At least 10 people, including several police officers, have been killed when gunmen attacked a bus in northeast Kenya.
The vehicle belonging to the Medina Bus Company was attacked on Friday on a lonely stretch of road in the Kotulo area as it travelled between the towns of Wajir and Mandera, close to the border with Somalia.
“People, among them police officers, were brutally murdered,” President Uhuru Kenyatta’s office said in a statement Saturday.
The Somalia-based al-Shabab armed group, which has also carried out a number of attacks in neighbouring Kenya, took responsibility for the assault, saying it had killed people that included “secret security agents and government employees”.
Police said 10 people had been killed and that the attackers had specifically targeted non-Somalis after flagging down the bus. The area is mostly inhabited by ethnic Somali Kenyans.
Seven police officers were killed in the attack, local media reported. A security source gave the same figure to the AFP news agency.
Witnesses said the attackers had shot all the victims outside the bus at close range, but police and the government did not comment on those accounts.

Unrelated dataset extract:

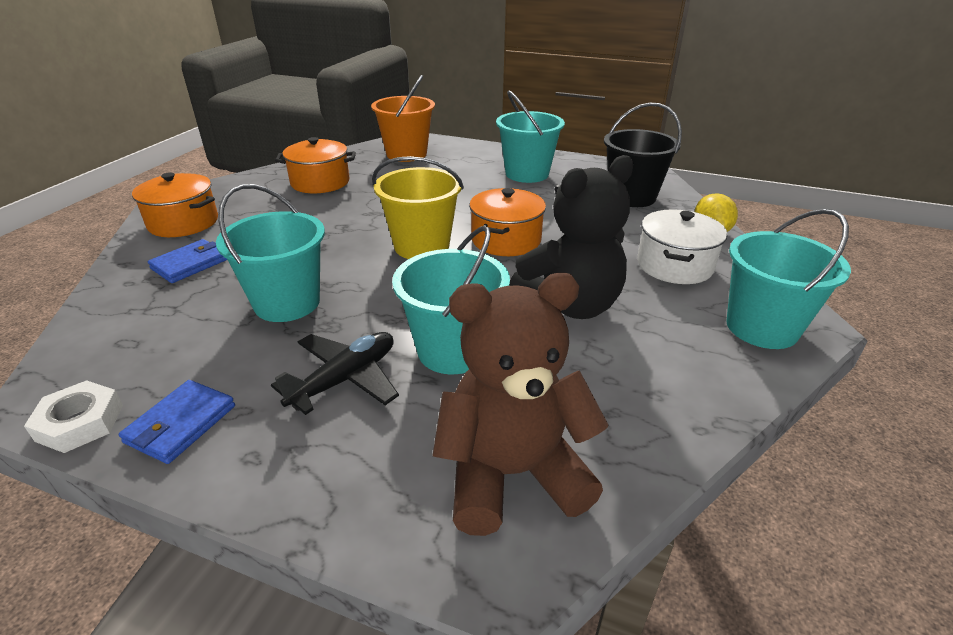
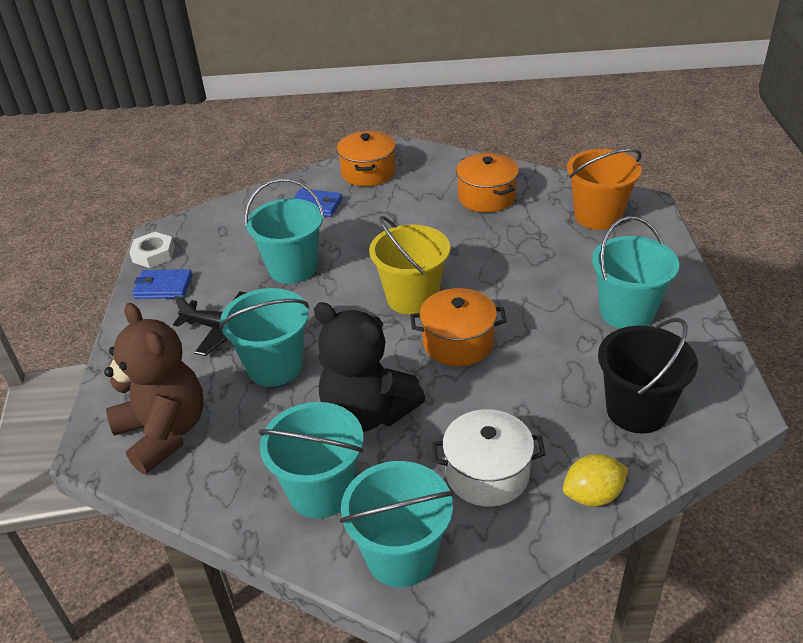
camera: 70 degrees right, 5 degrees up
none -> turquoise bucket [259,402,364,518]

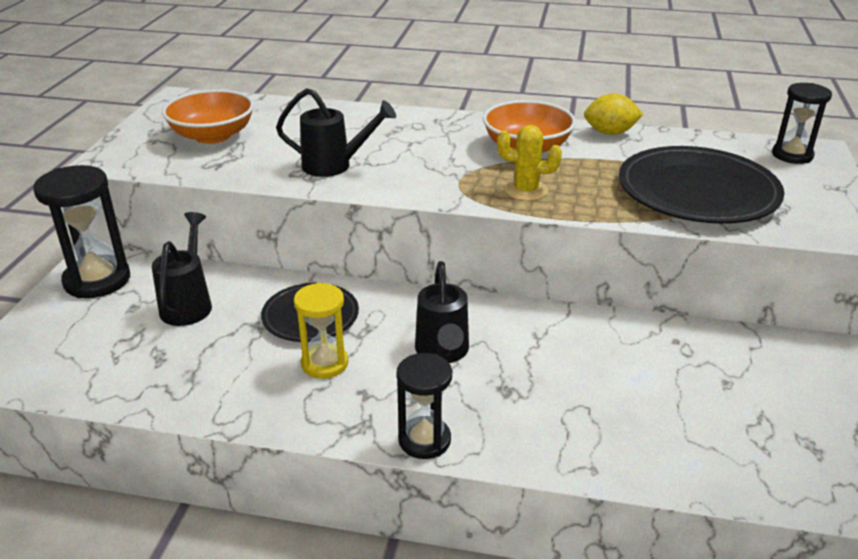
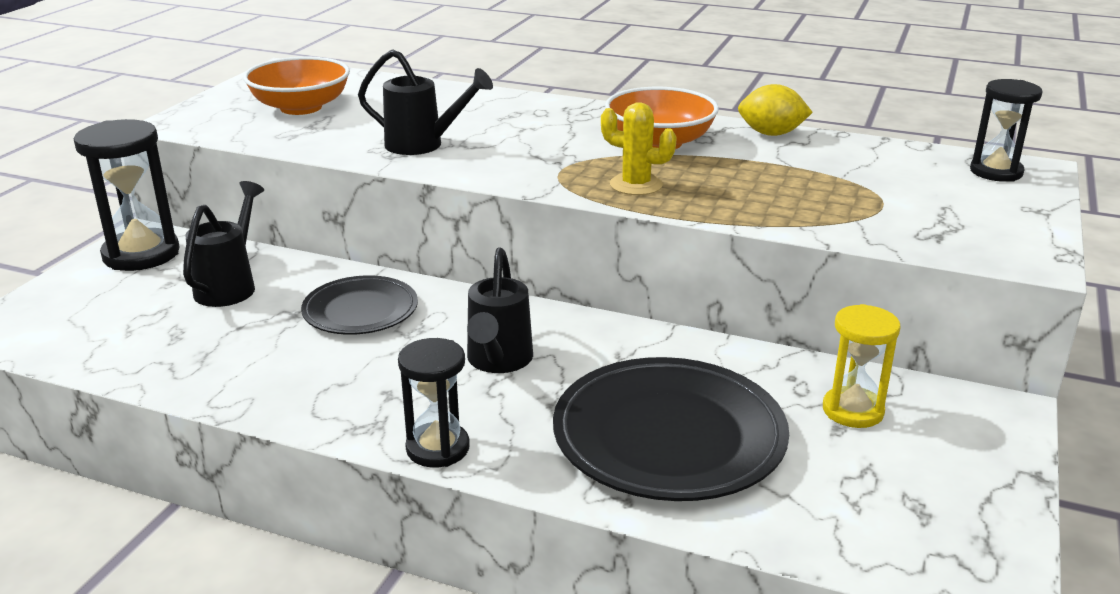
camera: 10 degrees right, 5 degrees down
yellow hourglass [294,283,348,379] -> yellow hourglass moved to [823,304,901,428]
black plate [619,146,785,224] -> black plate moved to [553,357,789,501]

Al-Shabab has been fighting for more than 10 years to overthrow successive internationally-backed Somali governments and has previously attacked many vehicles.
Although Somalia is slowly rebuilding after years of devastating conflict, it suffers regular bombings and assaults claimed by the group.
Al-Shabab’s fighters were driven out of Mogadishu by government forces backed by 20,000 African Union peacekeepers in 2011.
Kenya has often been targeted by al-Shabab, which killed 67 people at Nairobi’s Westgate shopping centre in 2013 and nearly 150 students at Garissa University in 2015.
Al-Shabab says its attacks are revenge for Kenyan troops stationed inside Somalia.
In June, it took responsibility for a roadside bomb attack in Kenya’s Wajir county that killed at least eight police officers.